ABNKKBSNPLAko?!
- First edition
- Author: Bob Ong
- Language: Filipino
- Genre: Humor Autobiography
- Publisher: Visprint Inc.
- Publication date: 2001
- Publication place: Philippines
- Media type: Print (Paperback)
- Pages: 135
- ISBN: 971-92342-0-2
- OCLC: 52268836

= ABNKKBSNPLAko?! =

Book by Bob Ong

ABNKKBSNPLAko?! is a 2001 autobiography by Filipino author Bob Ong — his first and most popular work. The title is meant to be read phonetically as "Aba, nakakabasa na pala ako?!", which can be roughly translated as "Wow, I can actually read now?!" The novel details what are supposedly the childhood memories of the author, from his earliest days as a student until his first few years at work.

The book was a surprise hit in 2001, quickly selling out its first run of 500 copies.
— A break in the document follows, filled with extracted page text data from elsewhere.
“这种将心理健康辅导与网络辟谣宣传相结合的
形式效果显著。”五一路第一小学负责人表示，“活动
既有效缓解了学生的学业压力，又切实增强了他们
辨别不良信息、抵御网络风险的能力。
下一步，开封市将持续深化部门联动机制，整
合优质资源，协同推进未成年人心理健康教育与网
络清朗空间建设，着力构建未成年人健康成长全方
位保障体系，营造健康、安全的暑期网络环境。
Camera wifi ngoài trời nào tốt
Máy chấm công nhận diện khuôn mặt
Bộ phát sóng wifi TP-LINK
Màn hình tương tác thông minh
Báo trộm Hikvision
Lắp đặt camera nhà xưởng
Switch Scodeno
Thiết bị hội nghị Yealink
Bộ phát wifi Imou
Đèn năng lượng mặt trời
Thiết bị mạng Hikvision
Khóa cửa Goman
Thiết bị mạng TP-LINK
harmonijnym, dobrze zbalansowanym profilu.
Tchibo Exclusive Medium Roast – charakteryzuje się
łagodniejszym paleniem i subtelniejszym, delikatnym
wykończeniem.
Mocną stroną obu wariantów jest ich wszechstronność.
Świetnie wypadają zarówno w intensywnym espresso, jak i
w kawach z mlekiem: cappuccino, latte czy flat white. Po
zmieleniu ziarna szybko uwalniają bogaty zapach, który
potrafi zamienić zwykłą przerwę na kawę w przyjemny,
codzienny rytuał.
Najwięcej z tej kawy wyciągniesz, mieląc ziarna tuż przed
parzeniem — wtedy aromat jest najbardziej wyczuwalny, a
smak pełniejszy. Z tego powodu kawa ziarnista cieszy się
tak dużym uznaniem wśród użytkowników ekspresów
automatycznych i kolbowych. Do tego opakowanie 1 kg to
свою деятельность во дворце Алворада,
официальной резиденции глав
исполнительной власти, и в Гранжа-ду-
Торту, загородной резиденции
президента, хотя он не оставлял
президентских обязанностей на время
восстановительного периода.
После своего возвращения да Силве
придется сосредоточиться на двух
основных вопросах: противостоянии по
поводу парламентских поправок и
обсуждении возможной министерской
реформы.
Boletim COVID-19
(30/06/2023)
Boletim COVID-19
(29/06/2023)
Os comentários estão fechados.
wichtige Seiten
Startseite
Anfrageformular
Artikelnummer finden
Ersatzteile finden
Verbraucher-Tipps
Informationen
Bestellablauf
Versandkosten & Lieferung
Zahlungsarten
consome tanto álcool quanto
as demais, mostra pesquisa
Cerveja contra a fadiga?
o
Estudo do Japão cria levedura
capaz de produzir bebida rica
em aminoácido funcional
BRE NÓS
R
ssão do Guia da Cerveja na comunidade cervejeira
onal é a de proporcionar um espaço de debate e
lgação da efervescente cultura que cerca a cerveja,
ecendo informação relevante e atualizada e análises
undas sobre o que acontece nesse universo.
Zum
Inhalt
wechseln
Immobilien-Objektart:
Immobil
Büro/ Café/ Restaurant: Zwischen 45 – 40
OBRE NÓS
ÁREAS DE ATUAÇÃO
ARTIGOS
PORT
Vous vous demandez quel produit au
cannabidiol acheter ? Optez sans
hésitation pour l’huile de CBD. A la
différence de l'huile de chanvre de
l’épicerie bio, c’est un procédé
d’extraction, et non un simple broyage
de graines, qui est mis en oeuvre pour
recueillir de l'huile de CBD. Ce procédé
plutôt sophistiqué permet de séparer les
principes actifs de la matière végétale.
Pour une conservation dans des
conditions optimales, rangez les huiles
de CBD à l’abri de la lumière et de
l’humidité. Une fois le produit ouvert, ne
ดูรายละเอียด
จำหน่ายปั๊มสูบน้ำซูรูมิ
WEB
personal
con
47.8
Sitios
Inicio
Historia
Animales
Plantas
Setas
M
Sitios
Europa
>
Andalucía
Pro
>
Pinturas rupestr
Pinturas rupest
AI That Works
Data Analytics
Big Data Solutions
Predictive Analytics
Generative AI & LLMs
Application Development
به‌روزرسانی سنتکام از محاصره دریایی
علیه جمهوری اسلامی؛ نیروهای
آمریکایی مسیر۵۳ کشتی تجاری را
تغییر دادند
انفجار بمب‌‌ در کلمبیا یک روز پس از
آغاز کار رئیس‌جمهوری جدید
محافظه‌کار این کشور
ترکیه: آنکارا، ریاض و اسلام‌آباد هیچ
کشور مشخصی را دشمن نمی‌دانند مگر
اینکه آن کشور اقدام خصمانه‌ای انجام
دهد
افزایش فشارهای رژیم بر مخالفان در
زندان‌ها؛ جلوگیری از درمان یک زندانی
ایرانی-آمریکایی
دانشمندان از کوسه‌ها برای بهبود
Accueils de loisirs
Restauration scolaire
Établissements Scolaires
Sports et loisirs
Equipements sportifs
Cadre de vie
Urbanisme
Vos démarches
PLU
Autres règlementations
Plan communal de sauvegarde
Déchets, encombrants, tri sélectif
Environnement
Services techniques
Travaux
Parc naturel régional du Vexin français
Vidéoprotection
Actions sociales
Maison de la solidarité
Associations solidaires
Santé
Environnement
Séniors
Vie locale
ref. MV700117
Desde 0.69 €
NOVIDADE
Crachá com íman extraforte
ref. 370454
By 2013, it had sold over 240,000 copies, at which time a 12th anniversary edition was published. The success of Bob Ong's book among Filipinos has been attributed to its conversational tone which uses humor to point out various absurdities inherent to Filipino culture. The popularity of ABNKKBSNPLAko?! in particular is attributed to an element of nostalgia says University of the Philippines literary professor, Philippines Free Press literary editor, and award-winning poet Paolo Manalo about Bob Ong's work: "The materials he used in his books are those familiar to this generation of Filipinos. One might even call them urban culture lore...."

An English translation was published and released internationally, titled "The Boy with a Snake in His Schoolbag: A Memoir from Manila (Or Something Like That)", by Tuttle Publishing in 2023.

==Film and other adaptations==
A film version titled ABNKKBSNPLAko?! The Movie was released by VIVA Films and MVP Entertainment on February 19, 2014. It starred Andi Eigenmann as "special someone", Meg Imperial as Portia, Vandolph Quizon as Ulo and Jericho Rosales as Bob Ong. It is directed by Mark Meily, and the script was written by Ned Trespeces.

A board game based on the book was published.